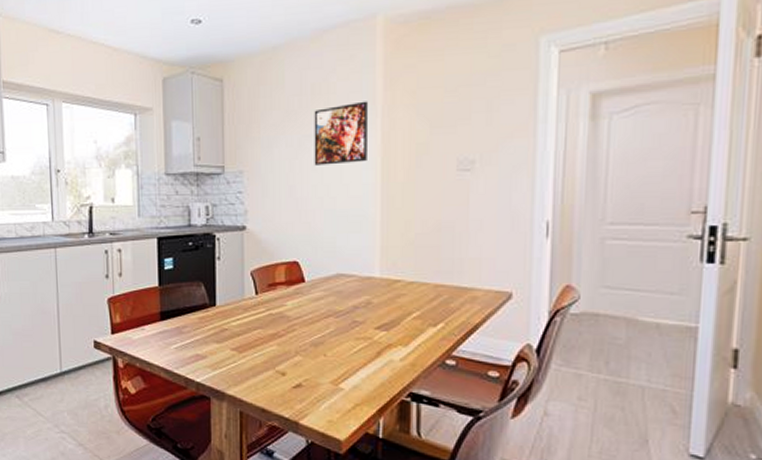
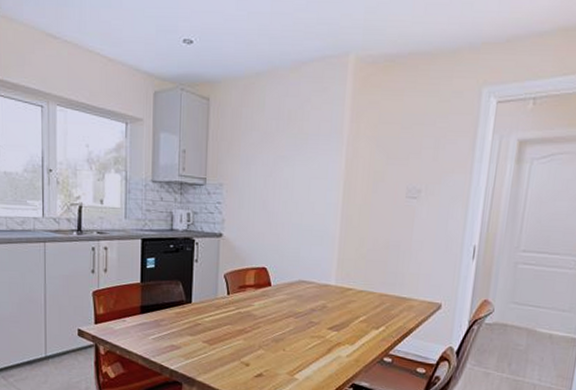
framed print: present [314,101,367,166] -> none [286,130,336,185]

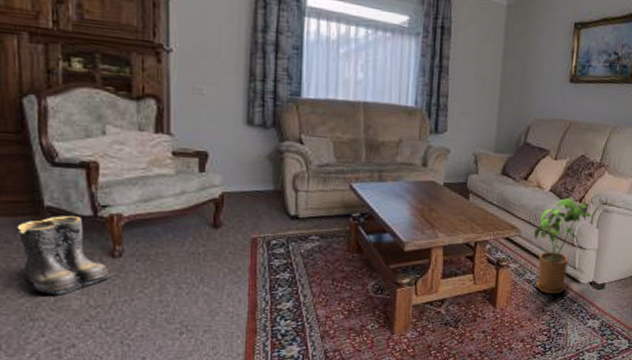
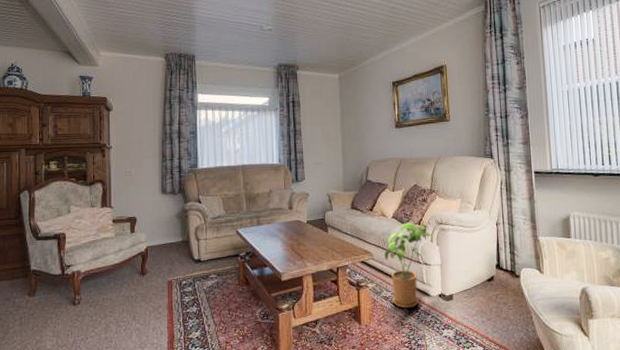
boots: present [15,216,113,295] -> none [12,276,74,339]

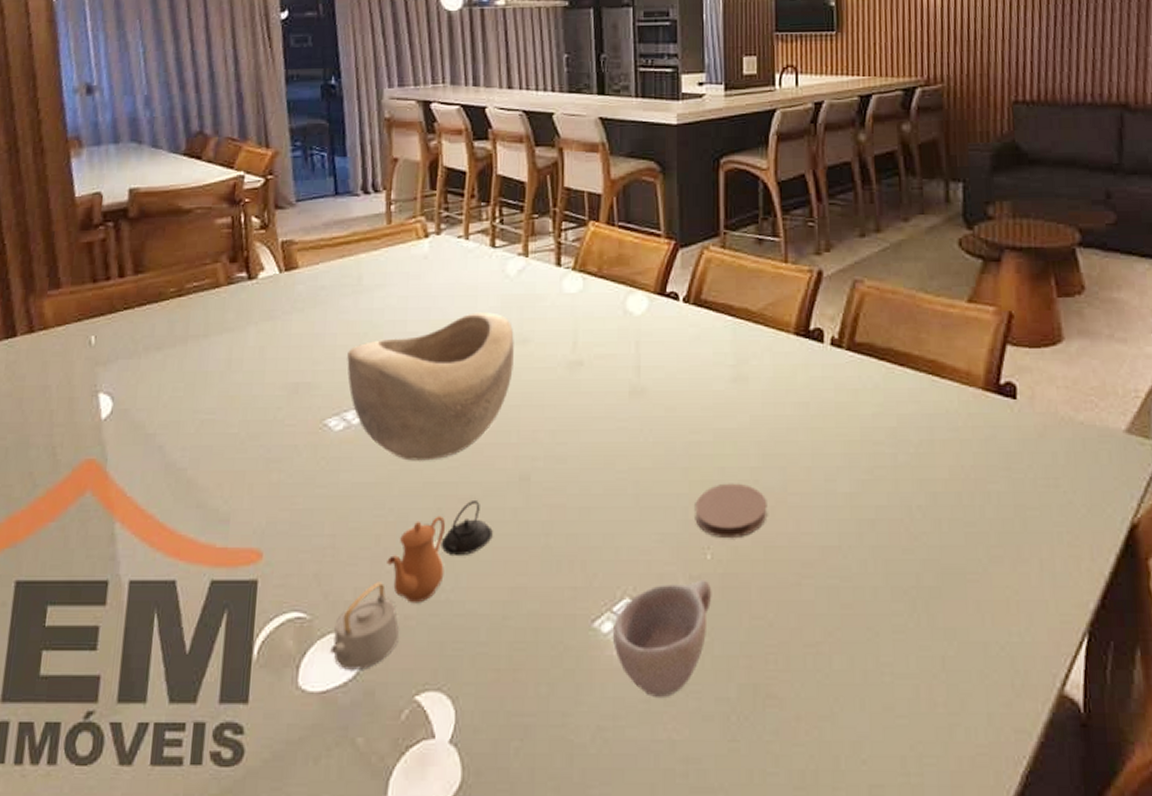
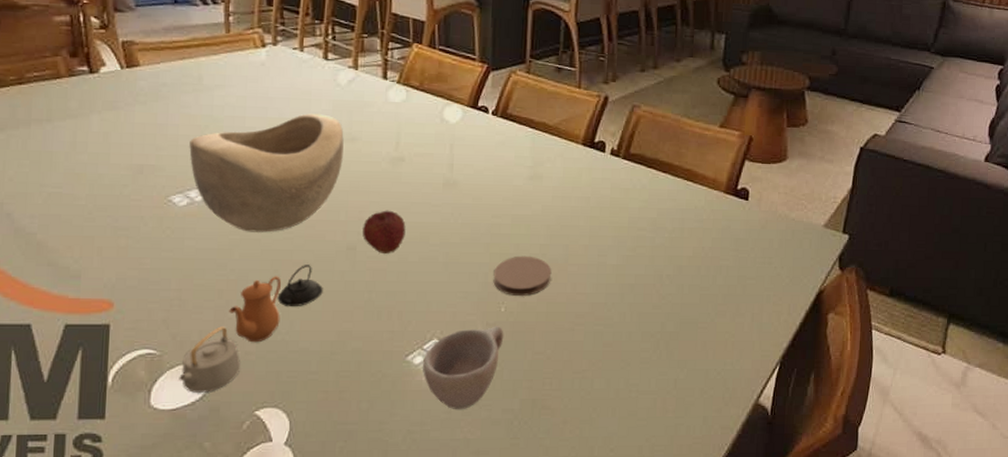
fruit: none [536,428,587,486] -> present [362,210,406,255]

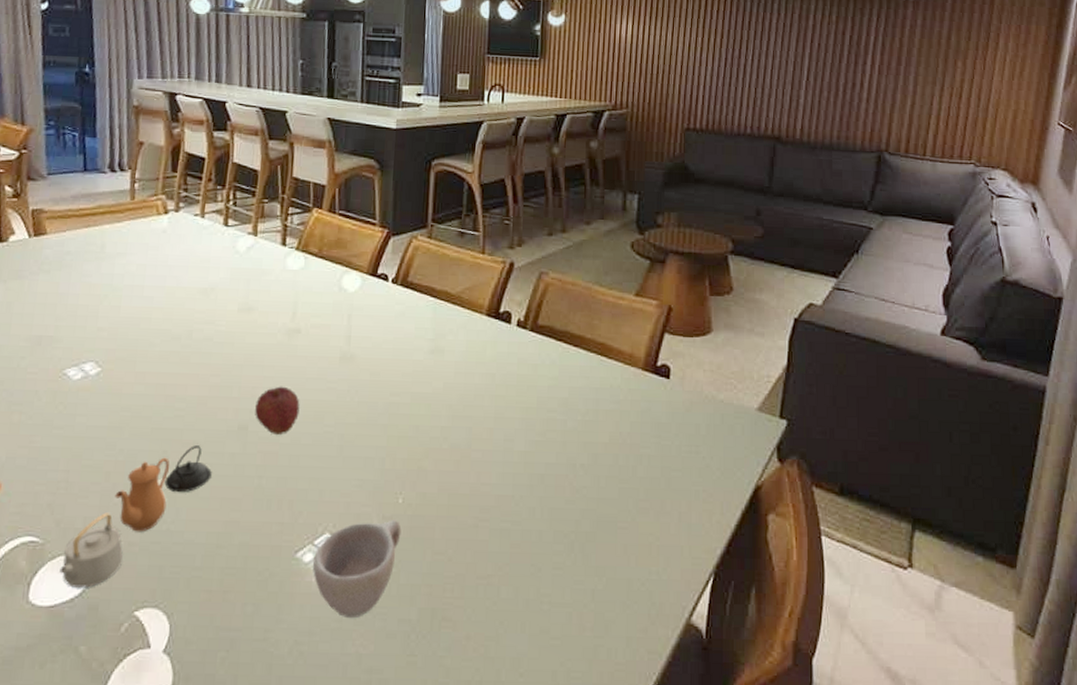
decorative bowl: present [189,113,344,233] -> none [87,282,241,409]
coaster: present [493,255,552,296] -> none [390,439,454,485]

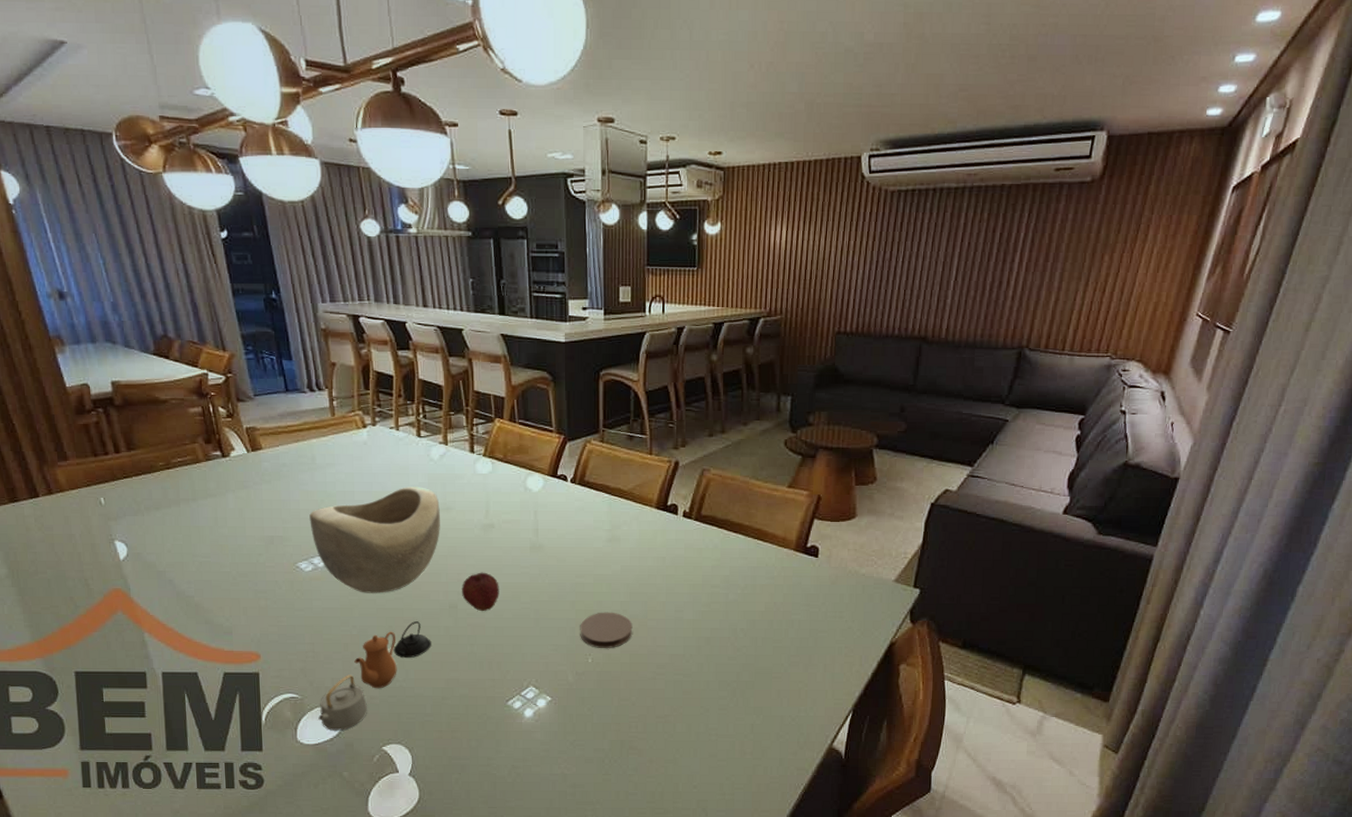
decorative bowl: none [87,282,241,409] -> present [309,487,440,593]
cup: present [312,520,402,619] -> none [521,675,592,749]
coaster: none [390,439,454,485] -> present [580,612,633,648]

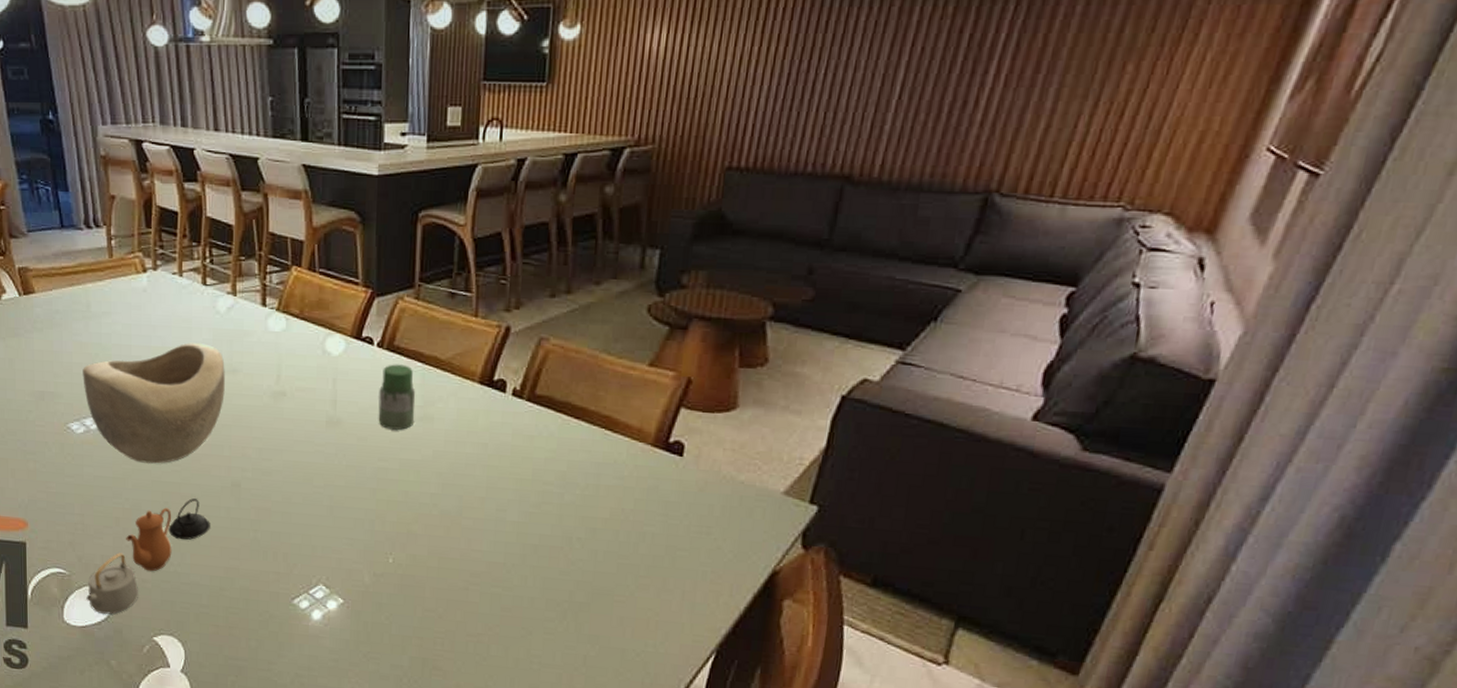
fruit: present [461,572,499,612] -> none [245,447,289,494]
jar: none [574,496,605,550] -> present [378,364,416,430]
coaster: present [580,612,633,648] -> none [380,504,444,548]

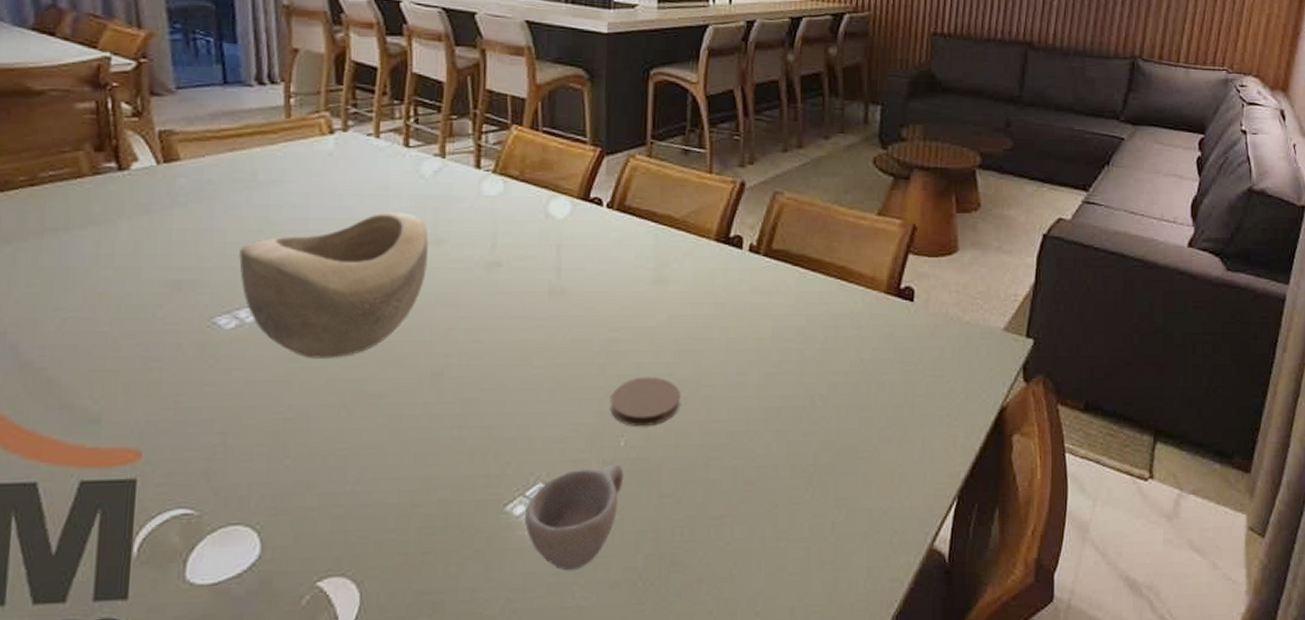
teapot: present [86,498,210,615] -> none [222,396,402,562]
cup: none [308,577,392,660] -> present [524,464,624,571]
jar: present [378,364,416,430] -> none [607,225,649,296]
coaster: none [380,504,444,548] -> present [610,376,681,426]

---------------

Check all the records above and select each line where the string "fruit" is found.

fruit: none [536,428,587,486] -> present [362,210,406,255]
fruit: present [461,572,499,612] -> none [245,447,289,494]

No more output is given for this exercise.